The myriad forms of illusion
And the non-arising mind itself
Are one, not two, in the Self-existent:
Son, this is the bardo of action. . . .

The five tainted skandhas
And the pure Buddhas in the five directions
Are one in the yoga of perfection,
The state of non-discrimination.
Son, this is the bardo of the Path.

Self-benefit is reflected in changeless Dharmakaya,
Altruism in Sambhogakaya and Nirmanakaya,
Yet in their primordial state they are one:
Son, this is the bardo of Trikaya.

The impure body which comes from the womb
And the pure form of Buddha's body
Are one in the great light of bardo:
Son, this is the bardo of attainment.

The highest reality, briefly experienced in the post-mortem state, is everywhere present but unnoticed so long as one is even minimally caught in the pairs of opposites.

After instructing a number of disciples over the years, Milarepa felt that his mission was finished. A monk, Geshe Tsakpuhwa, took pride in his learning and mocked the humble ascetic when they met at a feast. Milarepa responded with a song, which ran in part:

Having meditated on my lama,
I forgot those who are influential and powerful.
Having meditated on my yidam,
I forgot the coarse world of the senses.
Having meditated on the teaching of the secret
I forgot the books of dialectic.
Having maintained pure awareness,
I forgot the illusions of ignorance. . . .
Having made a monastery within my body,
I forgot the monastery outside.
Having embraced the spirit rather than the letter,
I forgot how to play with words.

The monk was furious and planned to kill Milarepa. He prepared a draught of poison and paid a woman to give it to the ascetic. Milarepa's clairvoyance revealed all to him, but he initially refused the drink, forcing Geshe Tsakpuhwa to pay her a handsome sum to try again. Only then did Milarepa accept the drink, but he told the woman that he knew of the plot. When in remorse she begged to be allowed to drink the poison herself, he refused, saying that the time for leaving the world had come, and drained the cup while swearing her to silence until he had died. He also told her to keep the monk's bribe and to seek out the Dharma. Then Milarepa called his disciples together and gave them instruction:

Strive unceasingly for purification,
Banish ignorance and gather merit.
Doing so, you will not only see
The Dharma-loving gods come to listen,
You will even perceive within yourselves
The Dharmakaya, holiest and highest of all gods.
Seeing that, you will then behold
The whole truth of Samsara and Nirvana
And you will free yourselves from karma.

The wicked monk came to see that Milarepa was indeed enlightened and, prostrating before him, confessed his evil deed. Milarepa instructed him in the Dharma and sent him away to work to reverse the karma that no hand can still.

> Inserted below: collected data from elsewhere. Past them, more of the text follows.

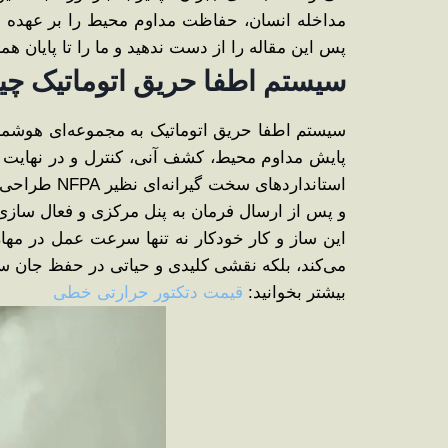
پس این مقاله را از دست ندهید و ما را تا پایان هم
سیستم اطفا حریق اتوماتیک چ
سیستم اطفا حریق اتوماتیک به مجموعه‌ای هوشمند 
پایش مداوم محیط، کشف آنی، کنترل و در نهایت 
استاندارده
و پس از ارسال فرمان به پنل مرکزی و فعال ‌سازی آ
این ساز و کار خودکار نه تنها سرعت عمل در مها
می‌کند، بلکه نقشی کلیدی و حیاتی در حفظ جان ساکن
بیشتر بخوانید:
قیمت دتکتور حرارتی خطی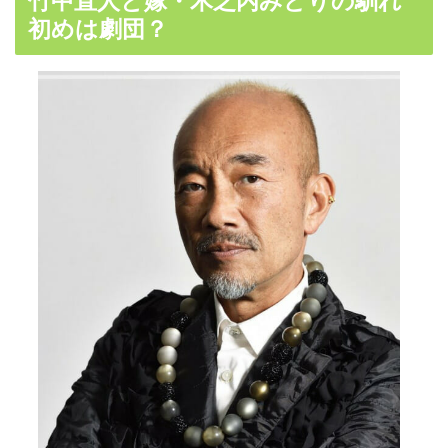
竹中直人と嫁・木之内みどりの馴れ
初めは劇団？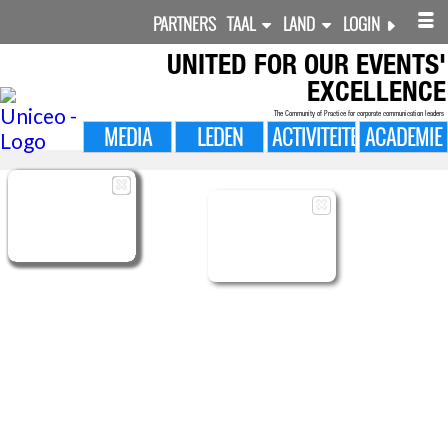
PARTNERS
TAAL
LAND
LOGIN
UNITED FOR
OUR EVENTS'
EXCELLENCE
The Community of Practice for corporate communication leaders
MEDIA
LEDEN
ACTIVITEITEN
ACADEMIE

MANAGED
LEDEN
MANAGED
SHARED
MIJN SURVEYS
EVENEMENTEN
FOLLOW-UP
CMS LAYOUTS
CONTENTS
CONTENTS
BEHEERDER
PROFIEL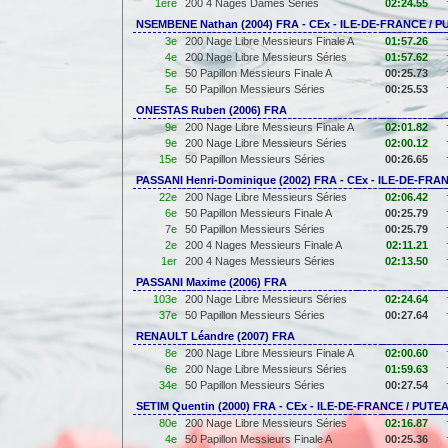
1ère
200 4 Nages Dames Séries
02:24.55
NSEMBENE Nathan (2004) FRA - CEx - ILE-DE-FRANCE / 
3e
200 Nage Libre Messieurs Finale A
01:57.26
4e
200 Nage Libre Messieurs Séries
01:57.62
5e
50 Papillon Messieurs Finale A
00:25.73
5e
50 Papillon Messieurs Séries
00:25.53
ONESTAS Ruben (2006) FRA
9e
200 Nage Libre Messieurs Finale A
02:01.82
9e
200 Nage Libre Messieurs Séries
02:00.12
15e
50 Papillon Messieurs Séries
00:26.65
PASSANI Henri-Dominique (2002) FRA - CEx - ILE-DE-FR
22e
200 Nage Libre Messieurs Séries
02:06.42
6e
50 Papillon Messieurs Finale A
00:25.79
7e
50 Papillon Messieurs Séries
00:25.79
2e
200 4 Nages Messieurs Finale A
02:11.21
1er
200 4 Nages Messieurs Séries
02:13.50
PASSANI Maxime (2006) FRA
103e
200 Nage Libre Messieurs Séries
02:24.64
37e
50 Papillon Messieurs Séries
00:27.64
RENAULT Léandre (2007) FRA
8e
200 Nage Libre Messieurs Finale A
02:00.60
6e
200 Nage Libre Messieurs Séries
01:59.63
34e
50 Papillon Messieurs Séries
00:27.54
SETIM Quentin (2000) FRA - CEx - ILE-DE-FRANCE / PUTE
80e
200 Nage Libre Messieurs Séries
02:16.87
4e
50 Papillon Messieurs Finale A
00:25.36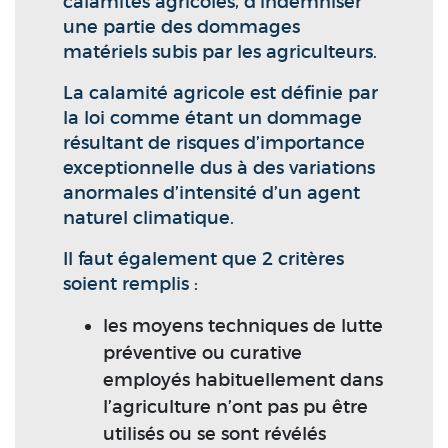
calamités agricoles, d’indemniser
une partie des dommages
matériels subis par les agriculteurs.
La calamité agricole est définie par
la loi comme étant un dommage
résultant de risques d’importance
exceptionnelle dus à des variations
anormales d’intensité d’un agent
naturel climatique.
Il faut également que 2 critères
soient remplis :
les moyens techniques de lutte
préventive ou curative
employés habituellement dans
l’agriculture n’ont pas pu être
utilisés ou se sont révélés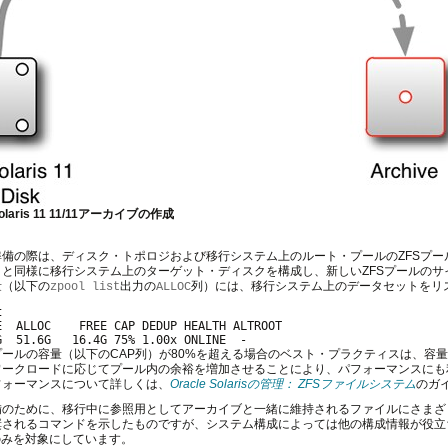
Solaris 11 11/11アーカイブの作成
準備の際は、ディスク・トポロジおよび移行システム上のルート・プールのZFSプ
クと同様に移行システム上のターゲット・ディスクを構成し、新しいZFSプールの
量（以下の
出力の
列）には、移行システム上のデータセットをリ
zpool list
ALLOC
t
E  ALLOC    FREE CAP DEDUP HEALTH ALTROOT

ールの容量（以下のCAP列）が80%を超える場合のベスト・プラクティスは、容
ークロードに応じてプール内の余裕を増加させることにより、パフォーマンスにも利
フォーマンスについて詳しくは、
Oracle Solarisの管理： ZFSファイルシステム
のガ
備のために、移行中に参照用としてアーカイブと一緒に維持されるファイルにさまざ
奨されるコマンドを示したものですが、システム構成によっては他の構成情報が役立
のみを対象にしています。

When Milarepa announced his impending death, he added, "There is no reality in my sickness; there is no reality in my death", and explained that he simply manifested both. He sent his most energetic monks ahead to Chuwar, but both those who accompanied him and those who went ahead found that he had preceded them, though they were with him at all times. Thus he showed the illusory nature of all form. When all his followers had gathered in amazement at Chuwar, he delivered his final instructions:

The practice of the secret path is the shortest way.
Realization of emptiness engenders compassion.
Compassion abolishes difference of self and other.
If there is no duality between oneself and others,
One fulfils the aim of sentient beings.
He who recognizes the need of others will discover me.
He who finds me will achieve Enlightenment.
To me, to Buddha and to the disciples,
You should pray as one, thinking of them as one.

Entering a state of profound meditative absorption, he passed into Nirvana at the age of eighty-four.

Though many signs and wonders followed his passing, and certain classes of gods and goddesses appeared, there was no marvel as great as the life he had lived and offered to others as an example of what one should not do and of what should be done. He embodied the spirit of his teaching to his closest disciples:

Samsara and Nirvana are a single reality
In the state of ultimate awareness.
To perceive ultimate reality,
I mark everything with mahamudra, the great
seal of emptiness.
This is the quintessence of non-duality.